### Toric Varieties: An Introduction

This is a blog post on toric varieties. We will be broadly following Christopher Eur’s Senior Thesis for the exposition.

A toric variety is an irreducible variety with a torus as an open dense subset. What does a dense subset of a variety look like? For instance, in $\Bbb{R}$ consider the set of integers. Or any infinite set of points for that matter. The closure of that set, under the Zariski Topology, is clearly the whole real line. Hence, a dense set under the Zariski topology looks nothing like a dense set under the standard topology.

An affine algebraic group $V$ is a variety with a group structure. The group operation is given by $\phi:V\times V\to V$, which is interpreted as a morphism of varieties (remember that the cartesian product of two varieties is a variety). The set of algebraic maps of two algebraic groups $V,W$, denoted as $\text{Hom}(V,W)$ is the set of group homomorphisms between $V$ and $W$ which are also morphisms between varieties. Are there variety morphisms which are not group homomorphisms? Yes. Consider the morphism $f:\Bbb{R}\to \Bbb{R}$ defined as $x\to x+1$.

The most important example for us is $(\Bbb{C}^*)^n\simeq \Bbb{C}^n-V(x_1x_2\dots x_n)$. This is the same as removing all the hyperplanes $x_i=0$ from $\Bbb{C}^n$. Again, this is the same as $V(1-x_1x_2\dots x_n y)\subset \Bbb{C}^{n+1}$, which is the same as embedding a variety in a higher dimensional space. The coordinate ring of $(\Bbb{C}^*)^n$ looks like $\Bbb{C}[x_1^{\pm},x_2^{\pm},\dots,x_n^{\pm}]\simeq \Bbb{C}[\Bbb{Z}^n]$. Why does the coordinate ring look like this? This is because in the ring $\Bbb{C}[x_1,x_2,\dots,x_n,y]/(1-x_1x_2\dots x_ny)$, all the $x_i's$ become invertible (in general, all of the $n+1$ variables become invertible. However, $y$ can be expressed in terms of the $x_i$‘s).

A torus is an affine variety isomorphic to $(\Bbb{C^*})^n$ for some $n$, whose group structure is inherited from that of $(\Bbb{C^*})^n$ through a group isomorphism.
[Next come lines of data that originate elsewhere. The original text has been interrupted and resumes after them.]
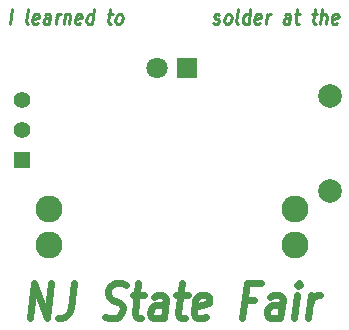
<source format=gts>
%TF.GenerationSoftware,KiCad,Pcbnew,(5.1.10)-1*%
%TF.CreationDate,2021-07-18T19:04:49-07:00*%
%TF.ProjectId,project,70726f6a-6563-4742-9e6b-696361645f70,rev?*%
%TF.SameCoordinates,Original*%
%TF.FileFunction,Soldermask,Top*%
%TF.FilePolarity,Negative*%
%FSLAX46Y46*%
G04 Gerber Fmt 4.6, Leading zero omitted, Abs format (unit mm)*
G04 Created by KiCad (PCBNEW (5.1.10)-1) date 2021-07-18 19:04:49*
%MOMM*%
%LPD*%
G01*
G04 APERTURE LIST*
%ADD10C,0.250000*%
%ADD11C,0.625000*%
%ADD12C,1.998980*%
%ADD13C,2.286000*%
%ADD14R,1.800000X1.800000*%
%ADD15C,1.800000*%
%ADD16R,1.397000X1.397000*%
%ADD17C,1.397000*%
G04 APERTURE END LIST*
D10*
X178763095Y-75435952D02*
X178860416Y-75495476D01*
X179069940Y-75495476D01*
X179182142Y-75435952D01*
X179249404Y-75316904D01*
X179256845Y-75257380D01*
X179219345Y-75138333D01*
X179122023Y-75078809D01*
X178964880Y-75078809D01*
X178867559Y-75019285D01*
X178830059Y-74900238D01*
X178837500Y-74840714D01*
X178904761Y-74721666D01*
X179016964Y-74662142D01*
X179174107Y-74662142D01*
X179271428Y-74721666D01*
X179855654Y-75495476D02*
X179758333Y-75435952D01*
X179713392Y-75376428D01*
X179675892Y-75257380D01*
X179720535Y-74900238D01*
X179787797Y-74781190D01*
X179847619Y-74721666D01*
X179959821Y-74662142D01*
X180116964Y-74662142D01*
X180214285Y-74721666D01*
X180259226Y-74781190D01*
X180296726Y-74900238D01*
X180252083Y-75257380D01*
X180184821Y-75376428D01*
X180125000Y-75435952D01*
X180012797Y-75495476D01*
X179855654Y-75495476D01*
X180850892Y-75495476D02*
X180753571Y-75435952D01*
X180716071Y-75316904D01*
X180850000Y-74245476D01*
X181741369Y-75495476D02*
X181897619Y-74245476D01*
X181748809Y-75435952D02*
X181636607Y-75495476D01*
X181427083Y-75495476D01*
X181329761Y-75435952D01*
X181284821Y-75376428D01*
X181247321Y-75257380D01*
X181291964Y-74900238D01*
X181359226Y-74781190D01*
X181419047Y-74721666D01*
X181531250Y-74662142D01*
X181740773Y-74662142D01*
X181838095Y-74721666D01*
X182691666Y-75435952D02*
X182579464Y-75495476D01*
X182369940Y-75495476D01*
X182272619Y-75435952D01*
X182235119Y-75316904D01*
X182294642Y-74840714D01*
X182361904Y-74721666D01*
X182474107Y-74662142D01*
X182683630Y-74662142D01*
X182780952Y-74721666D01*
X182818452Y-74840714D01*
X182803571Y-74959761D01*
X182264880Y-75078809D01*
X183208035Y-75495476D02*
X183312202Y-74662142D01*
X183282440Y-74900238D02*
X183349702Y-74781190D01*
X183409523Y-74721666D01*
X183521726Y-74662142D01*
X183626488Y-74662142D01*
X185198511Y-75495476D02*
X185280357Y-74840714D01*
X185242857Y-74721666D01*
X185145535Y-74662142D01*
X184936011Y-74662142D01*
X184823809Y-74721666D01*
X185205952Y-75435952D02*
X185093750Y-75495476D01*
X184831845Y-75495476D01*
X184734523Y-75435952D01*
X184697023Y-75316904D01*
X184711904Y-75197857D01*
X184779166Y-75078809D01*
X184891369Y-75019285D01*
X185153273Y-75019285D01*
X185265476Y-74959761D01*
X185669345Y-74662142D02*
X186088392Y-74662142D01*
X185878571Y-74245476D02*
X185744642Y-75316904D01*
X185782142Y-75435952D01*
X185879464Y-75495476D01*
X185984226Y-75495476D01*
X187136011Y-74662142D02*
X187555059Y-74662142D01*
X187345238Y-74245476D02*
X187211309Y-75316904D01*
X187248809Y-75435952D01*
X187346130Y-75495476D01*
X187450892Y-75495476D01*
X187817559Y-75495476D02*
X187973809Y-74245476D01*
X188288988Y-75495476D02*
X188370833Y-74840714D01*
X188333333Y-74721666D01*
X188236011Y-74662142D01*
X188078869Y-74662142D01*
X187966666Y-74721666D01*
X187906845Y-74781190D01*
X189239285Y-75435952D02*
X189127083Y-75495476D01*
X188917559Y-75495476D01*
X188820238Y-75435952D01*
X188782738Y-75316904D01*
X188842261Y-74840714D01*
X188909523Y-74721666D01*
X189021726Y-74662142D01*
X189231250Y-74662142D01*
X189328571Y-74721666D01*
X189366071Y-74840714D01*
X189351190Y-74959761D01*
X188812500Y-75078809D01*
X161525654Y-75495476D02*
X161681904Y-74245476D01*
X163044702Y-75495476D02*
X162947380Y-75435952D01*
X162909880Y-75316904D01*
X163043809Y-74245476D01*
X163890238Y-75435952D02*
X163778035Y-75495476D01*
X163568511Y-75495476D01*
X163471190Y-75435952D01*
X163433690Y-75316904D01*
X163493214Y-74840714D01*
X163560476Y-74721666D01*
X163672678Y-74662142D01*
X163882202Y-74662142D01*
X163979523Y-74721666D01*
X164017023Y-74840714D01*
X164002142Y-74959761D01*
X163463452Y-75078809D01*
X164878035Y-75495476D02*
X164959880Y-74840714D01*
X164922380Y-74721666D01*
X164825059Y-74662142D01*
X164615535Y-74662142D01*
X164503333Y-74721666D01*
X164885476Y-75435952D02*
X164773273Y-75495476D01*
X164511369Y-75495476D01*
X164414047Y-75435952D01*
X164376547Y-75316904D01*
X164391428Y-75197857D01*
X164458690Y-75078809D01*
X164570892Y-75019285D01*
X164832797Y-75019285D01*
X164945000Y-74959761D01*
X165401845Y-75495476D02*
X165506011Y-74662142D01*
X165476250Y-74900238D02*
X165543511Y-74781190D01*
X165603333Y-74721666D01*
X165715535Y-74662142D01*
X165820297Y-74662142D01*
X166186964Y-74662142D02*
X166082797Y-75495476D01*
X166172083Y-74781190D02*
X166231904Y-74721666D01*
X166344107Y-74662142D01*
X166501250Y-74662142D01*
X166598571Y-74721666D01*
X166636071Y-74840714D01*
X166554226Y-75495476D01*
X167504523Y-75435952D02*
X167392321Y-75495476D01*
X167182797Y-75495476D01*
X167085476Y-75435952D01*
X167047976Y-75316904D01*
X167107500Y-74840714D01*
X167174761Y-74721666D01*
X167286964Y-74662142D01*
X167496488Y-74662142D01*
X167593809Y-74721666D01*
X167631309Y-74840714D01*
X167616428Y-74959761D01*
X167077738Y-75078809D01*
X168492321Y-75495476D02*
X168648571Y-74245476D01*
X168499761Y-75435952D02*
X168387559Y-75495476D01*
X168178035Y-75495476D01*
X168080714Y-75435952D01*
X168035773Y-75376428D01*
X167998273Y-75257380D01*
X168042916Y-74900238D01*
X168110178Y-74781190D01*
X168170000Y-74721666D01*
X168282202Y-74662142D01*
X168491726Y-74662142D01*
X168589047Y-74721666D01*
X169801250Y-74662142D02*
X170220297Y-74662142D01*
X170010476Y-74245476D02*
X169876547Y-75316904D01*
X169914047Y-75435952D01*
X170011369Y-75495476D01*
X170116130Y-75495476D01*
X170639940Y-75495476D02*
X170542619Y-75435952D01*
X170497678Y-75376428D01*
X170460178Y-75257380D01*
X170504821Y-74900238D01*
X170572083Y-74781190D01*
X170631904Y-74721666D01*
X170744107Y-74662142D01*
X170901250Y-74662142D01*
X170998571Y-74721666D01*
X171043511Y-74781190D01*
X171081011Y-74900238D01*
X171036369Y-75257380D01*
X170969107Y-75376428D01*
X170909285Y-75435952D01*
X170797083Y-75495476D01*
X170639940Y-75495476D01*
D11*
X163235540Y-100417142D02*
X163610540Y-97417142D01*
X164664111Y-100417142D01*
X165039111Y-97417142D01*
X166943873Y-97417142D02*
X166676016Y-99560000D01*
X166503397Y-99988571D01*
X166229587Y-100274285D01*
X165854587Y-100417142D01*
X165616492Y-100417142D01*
X169562921Y-100274285D02*
X169902206Y-100417142D01*
X170497444Y-100417142D01*
X170753397Y-100274285D01*
X170890302Y-100131428D01*
X171045063Y-99845714D01*
X171080778Y-99560000D01*
X170997444Y-99274285D01*
X170896254Y-99131428D01*
X170676016Y-98988571D01*
X170217683Y-98845714D01*
X169997444Y-98702857D01*
X169896254Y-98560000D01*
X169812921Y-98274285D01*
X169848635Y-97988571D01*
X170003397Y-97702857D01*
X170140302Y-97560000D01*
X170396254Y-97417142D01*
X170991492Y-97417142D01*
X171330778Y-97560000D01*
X171937921Y-98417142D02*
X172890302Y-98417142D01*
X172420063Y-97417142D02*
X172098635Y-99988571D01*
X172181968Y-100274285D01*
X172402206Y-100417142D01*
X172640302Y-100417142D01*
X174545063Y-100417142D02*
X174741492Y-98845714D01*
X174658159Y-98560000D01*
X174437921Y-98417142D01*
X173961730Y-98417142D01*
X173705778Y-98560000D01*
X174562921Y-100274285D02*
X174306968Y-100417142D01*
X173711730Y-100417142D01*
X173491492Y-100274285D01*
X173408159Y-99988571D01*
X173443873Y-99702857D01*
X173598635Y-99417142D01*
X173854587Y-99274285D01*
X174449825Y-99274285D01*
X174705778Y-99131428D01*
X175628397Y-98417142D02*
X176580778Y-98417142D01*
X176110540Y-97417142D02*
X175789111Y-99988571D01*
X175872444Y-100274285D01*
X176092683Y-100417142D01*
X176330778Y-100417142D01*
X178134349Y-100274285D02*
X177878397Y-100417142D01*
X177402206Y-100417142D01*
X177181968Y-100274285D01*
X177098635Y-99988571D01*
X177241492Y-98845714D01*
X177396254Y-98560000D01*
X177652206Y-98417142D01*
X178128397Y-98417142D01*
X178348635Y-98560000D01*
X178431968Y-98845714D01*
X178396254Y-99131428D01*
X177170063Y-99417142D01*
X182241492Y-98845714D02*
X181408159Y-98845714D01*
X181211730Y-100417142D02*
X181586730Y-97417142D01*
X182777206Y-97417142D01*
X184426016Y-100417142D02*
X184622444Y-98845714D01*
X184539111Y-98560000D01*
X184318873Y-98417142D01*
X183842683Y-98417142D01*
X183586730Y-98560000D01*
X184443873Y-100274285D02*
X184187921Y-100417142D01*
X183592683Y-100417142D01*
X183372444Y-100274285D01*
X183289111Y-99988571D01*
X183324825Y-99702857D01*
X183479587Y-99417142D01*
X183735540Y-99274285D01*
X184330778Y-99274285D01*
X184586730Y-99131428D01*
X185616492Y-100417142D02*
X185866492Y-98417142D01*
X185991492Y-97417142D02*
X185854587Y-97560000D01*
X185955778Y-97702857D01*
X186092683Y-97560000D01*
X185991492Y-97417142D01*
X185955778Y-97702857D01*
X186806968Y-100417142D02*
X187056968Y-98417142D01*
X186985540Y-98988571D02*
X187140302Y-98702857D01*
X187277206Y-98560000D01*
X187533159Y-98417142D01*
X187771254Y-98417142D01*
D12*
%TO.C,R1*%
X188595000Y-81598000D03*
X188595000Y-89598000D03*
%TD*%
D13*
%TO.C,BT1*%
X185674000Y-94234000D03*
X164846000Y-94234000D03*
X185674000Y-91186000D03*
X164846000Y-91186000D03*
%TD*%
D14*
%TO.C,D1*%
X176530000Y-79248000D03*
D15*
X173990000Y-79248000D03*
%TD*%
D16*
%TO.C,SW1*%
X162560000Y-86995000D03*
D17*
X162560000Y-84455000D03*
X162560000Y-81915000D03*
%TD*%
M02*

</source>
Example: Let $V(x^2-y)\subset \Bbb{C}^2$, and consider $V_{xy}=V\cap (\Bbb{C}^*)^n$. We will now establish an isomorphism between $\Bbb{C}^*$ and $V_{xy}$. Consider the map $t\to (t,t^2)$ from $\Bbb{C}^*$ to $V_{xy}$. This map is bijective. How? If $t$ is non-zero, then so is each coordinate of $(t,t^2)$. Also, each point in $X_{xy}$ looks like $(t,t^2)$, where $t$ is a non-zero number, and each such point has been mapped to by $t\in\Bbb{C}^*$. Hence, we have a bijection. How does $V_{xy}$ inherit the group structure of $\Bbb{C}^*$? By the following relation: $(a,a^2).(b,b^2)=(ab,(ab)^2)$. Remember that $V_{xy}$ had no natural group structure before. Now it has one.

A map $\phi:(\Bbb{C}^*)^n\to (\Bbb{C}^*)^m$ is algebraic if and only if the map $\phi^*: \Bbb{C}[y_1^{\pm},y_2^{\pm},\dots,y_m^{\pm}]\to \Bbb{C}[x_1^{\pm},x_2^{\pm},\dots,x_n^{\pm}]$ is given by $y_i\to x^{\alpha_i}$ for $\alpha_i\in \Bbb{Z}^n$. In other words, the maps correspond bijectively to lattice maps $\Bbb{Z}^m\to \Bbb{Z}^n$. What does this mean? The condition that the variety morphism also be a group homomorphism was surely expected to place certain restrictions on the the nature of the nature of the morphism. The way that this condition places restrictions is that a unit can only map to a unit. And the only units in $\Bbb{C}[x_1^{\pm},x_2^{\pm},\dots,x_n^{\pm}]$ are monomials times a constant. Why’s that? Why isn’t an expression of the form $x_1+x_2$, for instance, a unit? Because $\Bbb{C}[x_1^{\pm},x_2^{\pm},\dots,x_n^{\pm}]$ is not a field! It is just a polynomial ring in which the variables happen to be invertible. Polynomials in those variables need not be! This is not the same as the rational field corresponding to the polynomial ring $\Bbb{C}[x_1,x_2,\dots,x_n]$. Returning to the proof, the constant is found to be $1$, and one side of the theorem is proved. The converse is trivial.

A character of a Torus $T$ is an element $\chi\in\text{Hom}(T,\Bbb{C}^*)$. An analogy that immediately comes to mind is that of a functional on an $n$-dimensional vector space. Characters are important in studying toric varieties.